**About this task:**
Below is a block of records. Copy every line in it that contains the word "które".

* * * * * * *

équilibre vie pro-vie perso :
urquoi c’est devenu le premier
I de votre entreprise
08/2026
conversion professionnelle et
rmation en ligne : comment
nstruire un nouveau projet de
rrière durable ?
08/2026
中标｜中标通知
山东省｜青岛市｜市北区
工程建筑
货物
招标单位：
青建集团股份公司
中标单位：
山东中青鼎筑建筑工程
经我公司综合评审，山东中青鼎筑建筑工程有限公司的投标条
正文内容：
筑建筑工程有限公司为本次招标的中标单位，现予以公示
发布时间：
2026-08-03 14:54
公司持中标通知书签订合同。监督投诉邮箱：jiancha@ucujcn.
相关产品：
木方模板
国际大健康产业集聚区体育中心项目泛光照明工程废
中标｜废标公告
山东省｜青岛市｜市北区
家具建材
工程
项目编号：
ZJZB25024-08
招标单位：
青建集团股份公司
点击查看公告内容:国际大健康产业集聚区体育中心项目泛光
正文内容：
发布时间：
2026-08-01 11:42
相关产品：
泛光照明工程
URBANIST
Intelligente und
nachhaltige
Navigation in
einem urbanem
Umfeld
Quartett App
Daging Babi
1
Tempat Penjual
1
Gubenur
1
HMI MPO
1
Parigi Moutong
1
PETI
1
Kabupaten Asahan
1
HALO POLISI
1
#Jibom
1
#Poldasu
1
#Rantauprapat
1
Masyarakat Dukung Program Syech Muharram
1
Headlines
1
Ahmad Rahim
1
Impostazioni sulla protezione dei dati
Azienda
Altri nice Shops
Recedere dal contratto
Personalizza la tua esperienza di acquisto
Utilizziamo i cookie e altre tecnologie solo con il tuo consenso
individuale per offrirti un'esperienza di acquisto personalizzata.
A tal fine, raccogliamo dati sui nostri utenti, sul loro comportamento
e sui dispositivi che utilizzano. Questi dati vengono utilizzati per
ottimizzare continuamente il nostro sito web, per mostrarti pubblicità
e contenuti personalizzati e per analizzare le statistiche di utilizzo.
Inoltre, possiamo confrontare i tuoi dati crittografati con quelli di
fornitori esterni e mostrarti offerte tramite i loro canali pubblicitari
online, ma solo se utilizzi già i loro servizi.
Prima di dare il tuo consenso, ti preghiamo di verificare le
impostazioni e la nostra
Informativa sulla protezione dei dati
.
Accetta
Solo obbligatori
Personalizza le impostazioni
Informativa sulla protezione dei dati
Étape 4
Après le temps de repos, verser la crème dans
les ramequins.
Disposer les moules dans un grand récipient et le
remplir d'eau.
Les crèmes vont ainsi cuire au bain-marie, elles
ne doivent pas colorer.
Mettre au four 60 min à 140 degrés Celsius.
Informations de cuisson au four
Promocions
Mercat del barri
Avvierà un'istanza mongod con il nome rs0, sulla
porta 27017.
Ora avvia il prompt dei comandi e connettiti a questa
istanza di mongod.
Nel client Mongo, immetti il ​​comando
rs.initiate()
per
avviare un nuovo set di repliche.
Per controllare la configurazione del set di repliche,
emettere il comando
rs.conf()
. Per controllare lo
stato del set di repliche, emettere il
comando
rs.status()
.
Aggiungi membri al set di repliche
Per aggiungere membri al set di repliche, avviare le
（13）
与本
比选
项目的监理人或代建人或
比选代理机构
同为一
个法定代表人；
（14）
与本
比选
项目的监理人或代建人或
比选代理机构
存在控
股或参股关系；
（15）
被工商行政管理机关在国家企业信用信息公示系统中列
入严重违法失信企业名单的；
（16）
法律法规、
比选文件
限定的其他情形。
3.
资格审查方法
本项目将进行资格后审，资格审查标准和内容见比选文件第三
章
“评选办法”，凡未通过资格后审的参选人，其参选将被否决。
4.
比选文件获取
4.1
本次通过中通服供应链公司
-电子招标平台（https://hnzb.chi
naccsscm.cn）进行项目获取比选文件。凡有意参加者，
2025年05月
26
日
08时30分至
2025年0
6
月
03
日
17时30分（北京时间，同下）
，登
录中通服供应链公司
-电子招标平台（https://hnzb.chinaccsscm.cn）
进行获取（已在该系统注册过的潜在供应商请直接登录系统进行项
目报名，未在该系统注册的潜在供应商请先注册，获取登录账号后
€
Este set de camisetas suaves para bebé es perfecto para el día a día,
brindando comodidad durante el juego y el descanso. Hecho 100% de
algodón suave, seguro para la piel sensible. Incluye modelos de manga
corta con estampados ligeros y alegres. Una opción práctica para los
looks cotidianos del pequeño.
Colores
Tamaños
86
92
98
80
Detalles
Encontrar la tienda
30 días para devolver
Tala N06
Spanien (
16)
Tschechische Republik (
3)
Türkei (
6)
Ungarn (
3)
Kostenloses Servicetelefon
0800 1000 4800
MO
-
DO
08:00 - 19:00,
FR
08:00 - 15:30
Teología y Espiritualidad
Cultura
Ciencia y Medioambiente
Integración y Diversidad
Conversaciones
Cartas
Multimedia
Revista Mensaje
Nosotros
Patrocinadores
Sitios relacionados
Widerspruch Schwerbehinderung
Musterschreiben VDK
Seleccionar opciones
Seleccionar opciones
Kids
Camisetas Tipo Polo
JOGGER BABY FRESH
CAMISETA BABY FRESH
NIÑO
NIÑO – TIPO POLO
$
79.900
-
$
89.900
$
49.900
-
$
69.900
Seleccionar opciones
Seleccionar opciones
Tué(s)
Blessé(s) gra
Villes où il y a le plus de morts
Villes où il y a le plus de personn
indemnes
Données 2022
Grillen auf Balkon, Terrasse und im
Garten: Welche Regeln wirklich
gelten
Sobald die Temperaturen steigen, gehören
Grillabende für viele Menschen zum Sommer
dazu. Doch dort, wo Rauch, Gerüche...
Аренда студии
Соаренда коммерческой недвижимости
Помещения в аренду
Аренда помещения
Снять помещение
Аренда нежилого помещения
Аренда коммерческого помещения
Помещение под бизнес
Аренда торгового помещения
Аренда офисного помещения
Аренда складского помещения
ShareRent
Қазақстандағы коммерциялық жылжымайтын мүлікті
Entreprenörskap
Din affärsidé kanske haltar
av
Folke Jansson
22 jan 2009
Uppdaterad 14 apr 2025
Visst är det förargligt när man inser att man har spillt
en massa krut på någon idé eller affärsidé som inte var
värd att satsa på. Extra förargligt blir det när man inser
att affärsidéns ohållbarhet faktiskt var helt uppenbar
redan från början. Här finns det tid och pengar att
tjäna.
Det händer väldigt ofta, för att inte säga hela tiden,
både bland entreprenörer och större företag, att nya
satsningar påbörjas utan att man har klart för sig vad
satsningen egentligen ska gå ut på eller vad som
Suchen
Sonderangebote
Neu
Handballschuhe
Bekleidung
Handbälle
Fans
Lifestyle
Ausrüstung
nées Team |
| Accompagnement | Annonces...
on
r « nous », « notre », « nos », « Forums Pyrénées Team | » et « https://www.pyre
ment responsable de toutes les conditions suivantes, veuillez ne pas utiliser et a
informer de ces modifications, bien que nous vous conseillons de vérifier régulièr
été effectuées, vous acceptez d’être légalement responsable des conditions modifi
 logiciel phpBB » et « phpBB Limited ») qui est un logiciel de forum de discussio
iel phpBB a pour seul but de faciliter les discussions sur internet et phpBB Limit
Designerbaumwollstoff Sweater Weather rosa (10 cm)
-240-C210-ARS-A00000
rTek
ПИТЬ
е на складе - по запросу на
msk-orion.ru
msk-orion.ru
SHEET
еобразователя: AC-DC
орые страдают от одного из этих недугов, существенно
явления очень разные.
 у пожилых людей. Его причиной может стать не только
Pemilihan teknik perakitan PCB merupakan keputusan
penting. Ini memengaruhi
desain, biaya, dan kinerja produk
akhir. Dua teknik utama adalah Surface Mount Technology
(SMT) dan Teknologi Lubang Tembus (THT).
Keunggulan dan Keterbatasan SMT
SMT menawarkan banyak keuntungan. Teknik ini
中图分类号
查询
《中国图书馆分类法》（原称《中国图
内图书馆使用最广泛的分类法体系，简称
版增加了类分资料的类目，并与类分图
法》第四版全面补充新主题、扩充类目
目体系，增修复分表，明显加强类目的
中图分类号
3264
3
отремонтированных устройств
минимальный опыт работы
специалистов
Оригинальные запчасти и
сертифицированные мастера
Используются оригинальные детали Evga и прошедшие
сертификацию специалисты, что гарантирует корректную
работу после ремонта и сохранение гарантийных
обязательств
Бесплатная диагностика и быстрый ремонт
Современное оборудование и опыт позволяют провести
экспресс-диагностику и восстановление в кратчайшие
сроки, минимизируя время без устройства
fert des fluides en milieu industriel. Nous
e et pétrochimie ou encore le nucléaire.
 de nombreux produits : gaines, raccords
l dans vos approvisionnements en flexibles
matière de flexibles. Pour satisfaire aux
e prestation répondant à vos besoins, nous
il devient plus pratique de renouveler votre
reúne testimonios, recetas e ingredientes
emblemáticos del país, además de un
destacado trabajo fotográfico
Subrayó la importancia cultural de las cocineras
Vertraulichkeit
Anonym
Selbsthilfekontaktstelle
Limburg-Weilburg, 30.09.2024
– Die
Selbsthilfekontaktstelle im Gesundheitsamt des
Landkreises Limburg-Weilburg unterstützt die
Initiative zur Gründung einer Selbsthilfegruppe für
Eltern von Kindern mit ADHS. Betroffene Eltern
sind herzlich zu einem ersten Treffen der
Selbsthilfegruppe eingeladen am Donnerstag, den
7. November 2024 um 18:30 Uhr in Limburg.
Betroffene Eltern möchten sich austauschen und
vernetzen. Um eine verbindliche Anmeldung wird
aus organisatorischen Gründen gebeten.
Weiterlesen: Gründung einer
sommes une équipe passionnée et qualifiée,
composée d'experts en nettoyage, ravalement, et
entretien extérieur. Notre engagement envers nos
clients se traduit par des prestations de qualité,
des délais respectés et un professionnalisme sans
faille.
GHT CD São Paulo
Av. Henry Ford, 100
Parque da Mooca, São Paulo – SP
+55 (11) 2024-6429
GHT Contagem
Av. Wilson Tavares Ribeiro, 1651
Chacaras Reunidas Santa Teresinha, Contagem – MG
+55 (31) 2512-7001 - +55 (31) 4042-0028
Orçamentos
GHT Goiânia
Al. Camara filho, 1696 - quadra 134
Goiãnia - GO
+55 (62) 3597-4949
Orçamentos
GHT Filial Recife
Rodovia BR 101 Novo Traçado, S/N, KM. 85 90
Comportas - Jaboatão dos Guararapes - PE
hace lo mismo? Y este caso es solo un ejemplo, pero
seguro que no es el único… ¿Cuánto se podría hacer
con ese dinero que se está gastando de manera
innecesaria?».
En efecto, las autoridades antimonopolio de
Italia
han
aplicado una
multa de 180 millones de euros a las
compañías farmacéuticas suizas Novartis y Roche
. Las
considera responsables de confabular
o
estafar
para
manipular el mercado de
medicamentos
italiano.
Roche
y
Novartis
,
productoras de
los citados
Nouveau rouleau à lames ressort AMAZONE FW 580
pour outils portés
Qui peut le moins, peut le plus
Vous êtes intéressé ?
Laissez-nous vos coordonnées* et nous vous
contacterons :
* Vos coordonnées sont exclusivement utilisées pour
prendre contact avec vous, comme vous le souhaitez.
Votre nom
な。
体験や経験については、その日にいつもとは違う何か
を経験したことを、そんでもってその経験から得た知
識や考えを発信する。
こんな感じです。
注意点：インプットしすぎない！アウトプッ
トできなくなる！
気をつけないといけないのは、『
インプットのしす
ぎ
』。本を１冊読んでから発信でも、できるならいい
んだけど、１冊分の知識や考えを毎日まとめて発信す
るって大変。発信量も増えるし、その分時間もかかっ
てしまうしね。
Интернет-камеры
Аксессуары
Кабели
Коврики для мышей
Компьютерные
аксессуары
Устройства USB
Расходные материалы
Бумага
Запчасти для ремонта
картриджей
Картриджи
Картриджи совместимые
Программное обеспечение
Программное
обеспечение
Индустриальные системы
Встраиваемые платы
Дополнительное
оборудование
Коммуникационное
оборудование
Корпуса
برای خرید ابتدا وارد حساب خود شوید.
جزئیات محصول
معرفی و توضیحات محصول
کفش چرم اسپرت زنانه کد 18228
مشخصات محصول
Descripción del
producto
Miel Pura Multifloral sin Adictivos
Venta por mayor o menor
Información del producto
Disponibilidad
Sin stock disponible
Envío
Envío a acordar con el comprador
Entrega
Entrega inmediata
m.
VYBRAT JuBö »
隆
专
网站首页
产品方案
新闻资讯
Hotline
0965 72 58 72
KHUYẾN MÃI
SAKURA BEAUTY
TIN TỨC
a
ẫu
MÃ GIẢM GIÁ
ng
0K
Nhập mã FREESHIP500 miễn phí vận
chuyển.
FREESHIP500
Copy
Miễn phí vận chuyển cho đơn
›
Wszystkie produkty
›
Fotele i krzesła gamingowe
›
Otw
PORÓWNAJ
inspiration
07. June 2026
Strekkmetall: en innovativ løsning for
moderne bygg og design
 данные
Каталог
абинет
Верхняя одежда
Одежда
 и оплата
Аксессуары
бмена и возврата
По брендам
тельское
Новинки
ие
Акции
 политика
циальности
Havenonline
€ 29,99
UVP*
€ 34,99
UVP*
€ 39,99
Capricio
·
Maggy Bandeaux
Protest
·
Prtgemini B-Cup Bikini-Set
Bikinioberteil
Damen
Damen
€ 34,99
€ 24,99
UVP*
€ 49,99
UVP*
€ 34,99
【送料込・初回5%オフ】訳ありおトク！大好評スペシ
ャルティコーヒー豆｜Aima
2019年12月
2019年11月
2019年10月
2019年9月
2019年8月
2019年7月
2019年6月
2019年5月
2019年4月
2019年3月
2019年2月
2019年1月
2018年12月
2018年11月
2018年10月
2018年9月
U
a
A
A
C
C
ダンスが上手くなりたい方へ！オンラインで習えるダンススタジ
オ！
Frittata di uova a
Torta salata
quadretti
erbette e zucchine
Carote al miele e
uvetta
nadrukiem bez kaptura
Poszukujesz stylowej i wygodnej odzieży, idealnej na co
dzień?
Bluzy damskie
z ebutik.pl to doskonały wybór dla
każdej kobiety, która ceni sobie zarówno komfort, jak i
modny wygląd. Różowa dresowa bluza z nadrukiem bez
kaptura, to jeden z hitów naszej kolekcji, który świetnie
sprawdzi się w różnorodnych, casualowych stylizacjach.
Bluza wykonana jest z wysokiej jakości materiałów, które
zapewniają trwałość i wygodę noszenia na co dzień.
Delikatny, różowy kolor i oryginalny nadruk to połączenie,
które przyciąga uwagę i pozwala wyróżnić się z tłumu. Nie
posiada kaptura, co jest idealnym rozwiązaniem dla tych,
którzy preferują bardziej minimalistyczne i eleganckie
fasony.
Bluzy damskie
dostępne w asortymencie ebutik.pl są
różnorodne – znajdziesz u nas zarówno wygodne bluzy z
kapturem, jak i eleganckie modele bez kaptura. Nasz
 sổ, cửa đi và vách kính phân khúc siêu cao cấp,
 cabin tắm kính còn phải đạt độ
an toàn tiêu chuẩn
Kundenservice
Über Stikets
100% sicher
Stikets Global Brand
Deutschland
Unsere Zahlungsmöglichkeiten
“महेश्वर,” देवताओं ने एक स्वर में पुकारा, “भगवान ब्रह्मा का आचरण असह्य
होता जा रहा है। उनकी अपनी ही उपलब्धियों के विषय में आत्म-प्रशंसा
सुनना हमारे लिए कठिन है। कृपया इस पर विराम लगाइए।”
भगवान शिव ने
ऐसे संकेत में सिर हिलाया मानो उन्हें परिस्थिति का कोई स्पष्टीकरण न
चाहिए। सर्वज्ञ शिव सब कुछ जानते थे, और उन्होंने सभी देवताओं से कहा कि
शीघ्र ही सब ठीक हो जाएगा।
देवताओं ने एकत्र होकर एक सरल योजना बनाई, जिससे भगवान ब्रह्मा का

* * * * * * *

**Result for this task:**
Bluza wykonana jest z wysokiej jakości materiałów, które
które przyciąga uwagę i pozwala wyróżnić się z tłumu. Nie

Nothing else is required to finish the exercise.